**PROVIDED MATERIAL:**
BEGIN

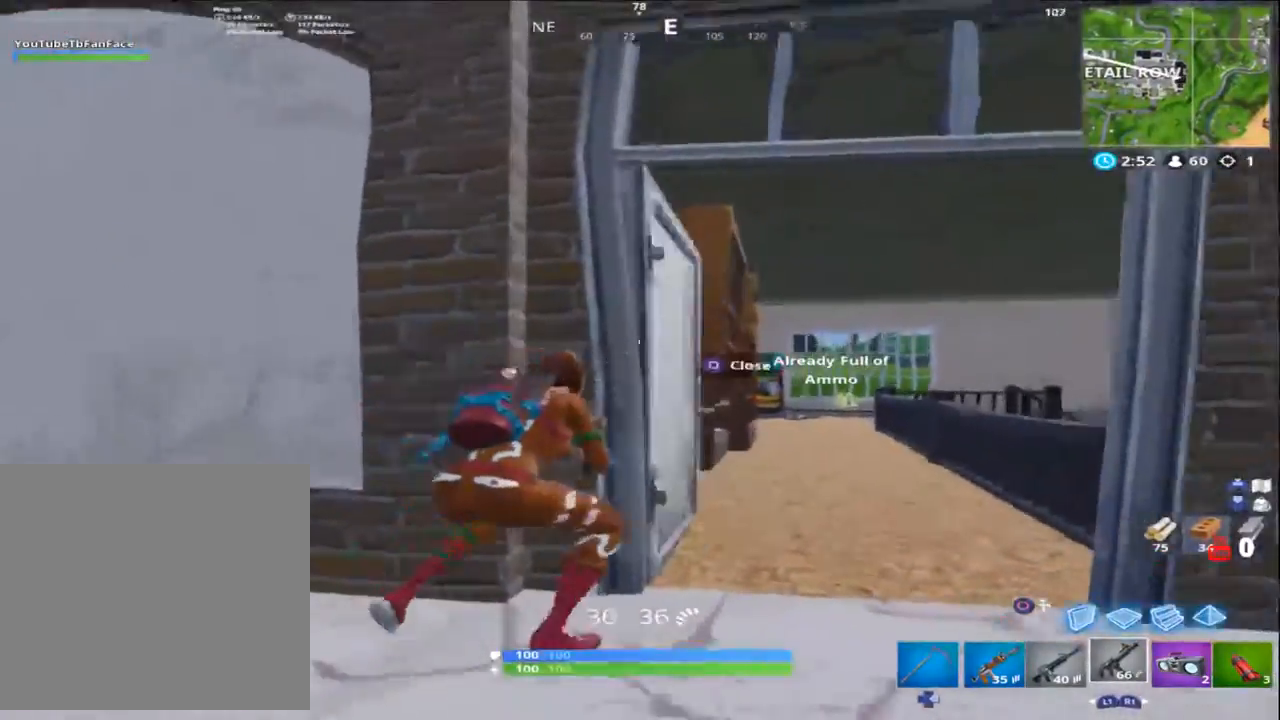
{"dt_ms": 500, "buttons": [], "left_stick": "up-right", "right_stick": "down-left", "events": [[67, "R3", "up"], [233, "L3", "down"], [233, "right_stick", "down-left"], [367, "L3", "up"]]}
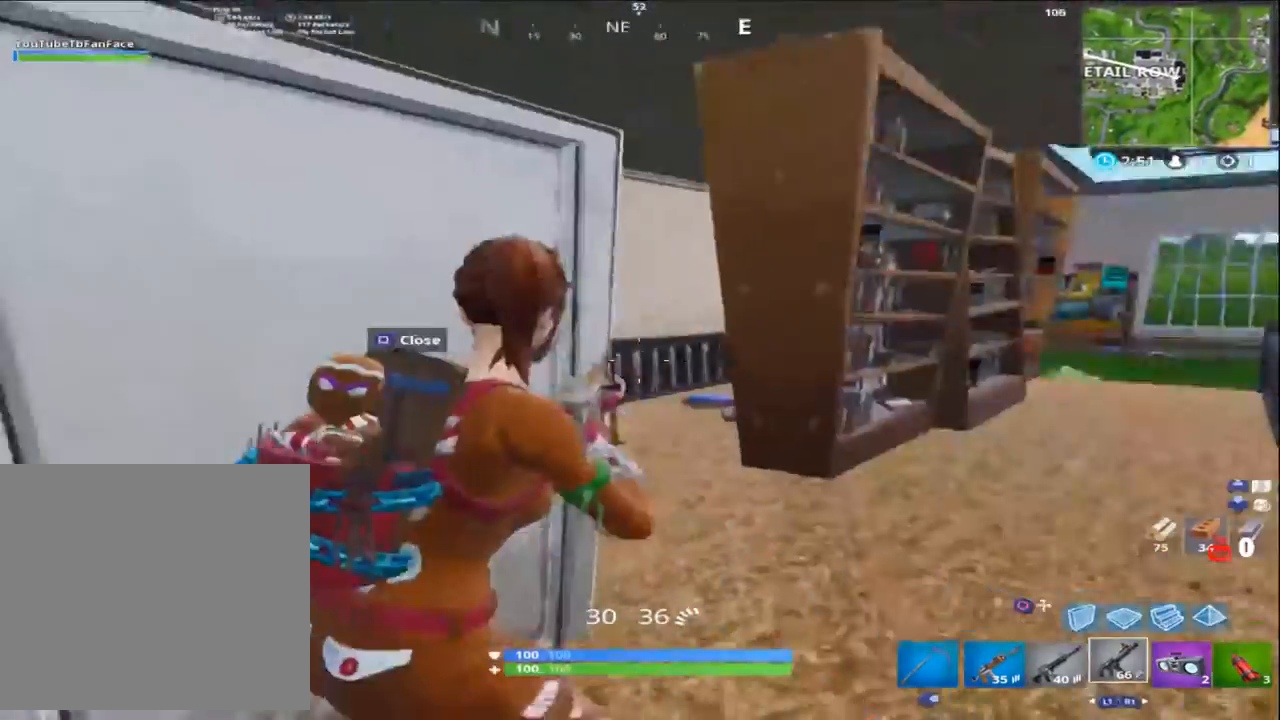
{"dt_ms": 500, "buttons": [], "left_stick": "up", "right_stick": "down-left", "events": [[67, "L3", "down"], [167, "L3", "up"], [467, "left_stick", "up"]]}
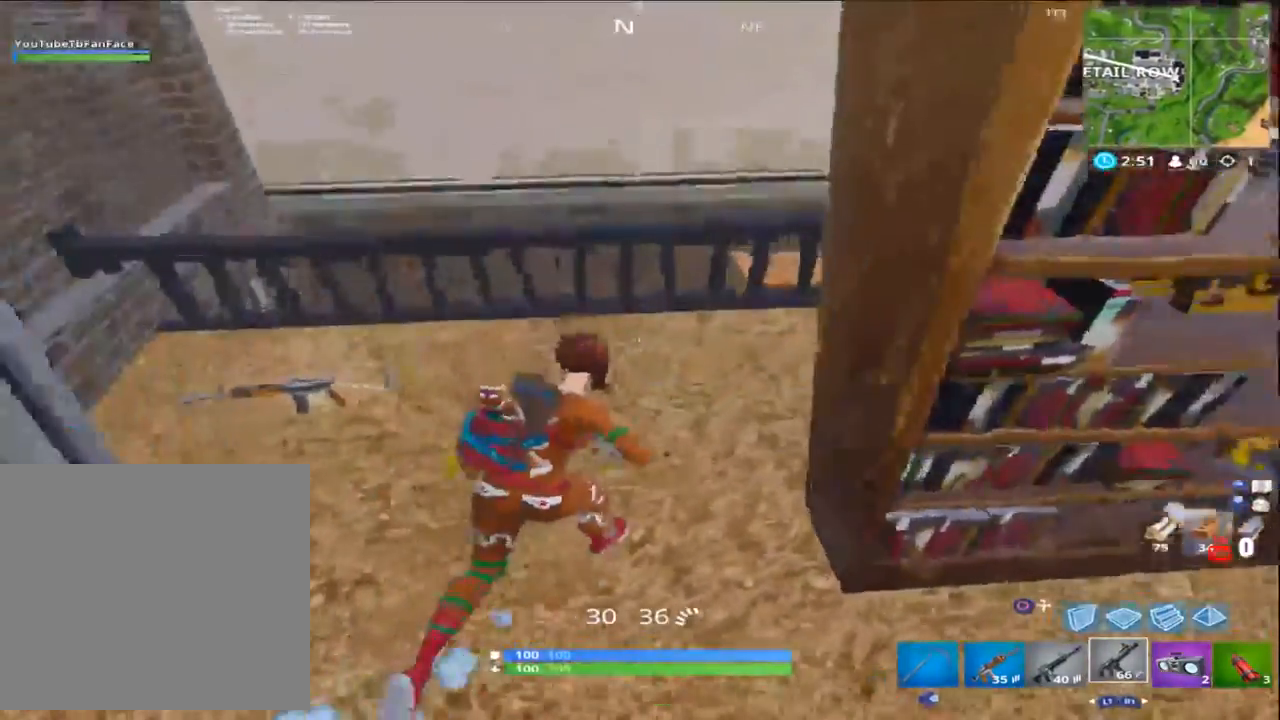
{"dt_ms": 500, "buttons": [], "left_stick": "up", "right_stick": "up-right", "events": [[100, "right_stick", "center"], [200, "DPAD_RIGHT", "down"], [200, "right_stick", "up-right"], [300, "DPAD_RIGHT", "up"]]}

END

Everything in the data above should be set down again exactly, except the pictures.

{"dt_ms": 500, "buttons": [], "left_stick": "up-right", "right_stick": "down-left", "events": [[67, "R3", "up"], [233, "L3", "down"], [233, "right_stick", "down-left"], [367, "L3", "up"]]}
{"dt_ms": 500, "buttons": [], "left_stick": "up", "right_stick": "down-left", "events": [[67, "L3", "down"], [167, "L3", "up"], [467, "left_stick", "up"]]}
{"dt_ms": 500, "buttons": [], "left_stick": "up", "right_stick": "up-right", "events": [[100, "right_stick", "center"], [200, "DPAD_RIGHT", "down"], [200, "right_stick", "up-right"], [300, "DPAD_RIGHT", "up"]]}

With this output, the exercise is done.